• [Try it] Your answer must restate the listing below word for word and contain no images.

• [Data section]
%%
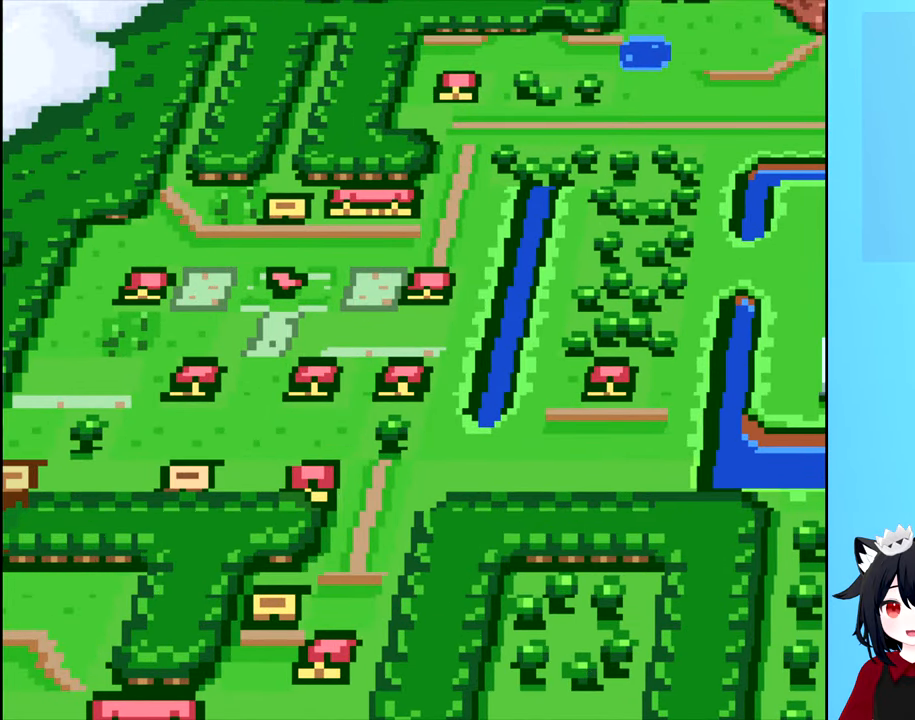
{"buttons": ["DPAD_UP", "DPAD_RIGHT"], "events": [[150, "DPAD_UP", "down"], [500, "DPAD_RIGHT", "down"]]}
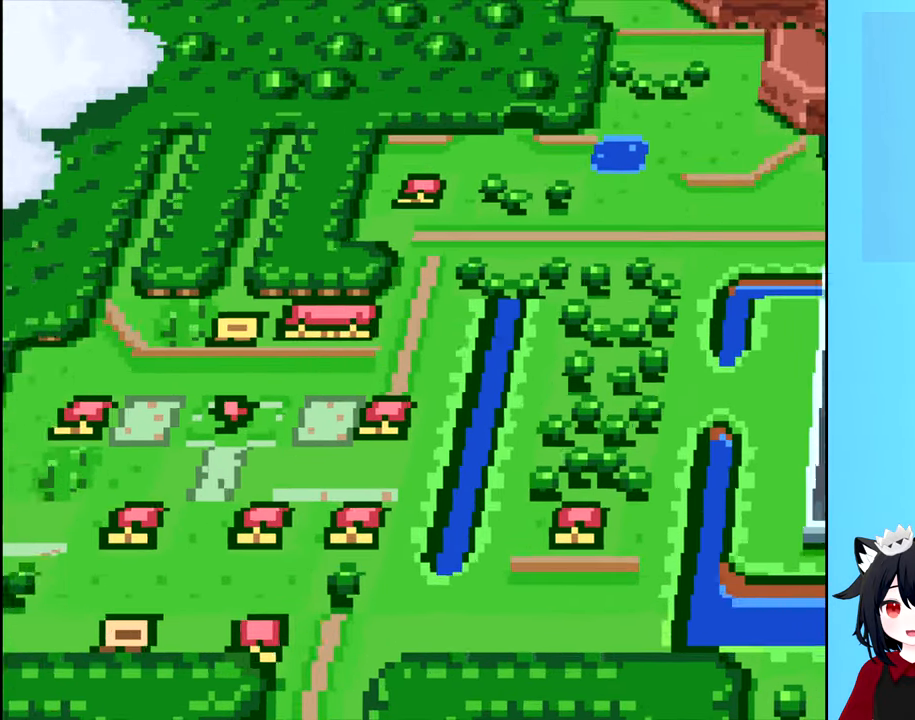
{"buttons": ["DPAD_RIGHT"], "events": [[16, "DPAD_UP", "up"]]}
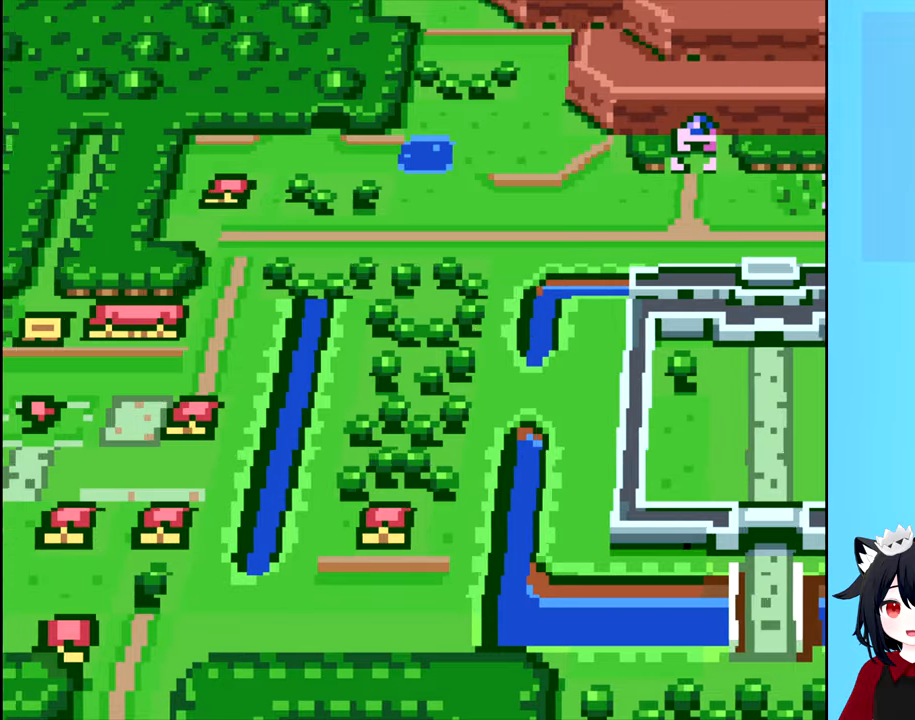
{"buttons": [], "events": [[317, "DPAD_RIGHT", "up"]]}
%%
• [Answer box]
{"buttons": ["DPAD_UP", "DPAD_RIGHT"], "events": [[150, "DPAD_UP", "down"], [500, "DPAD_RIGHT", "down"]]}
{"buttons": ["DPAD_RIGHT"], "events": [[16, "DPAD_UP", "up"]]}
{"buttons": [], "events": [[317, "DPAD_RIGHT", "up"]]}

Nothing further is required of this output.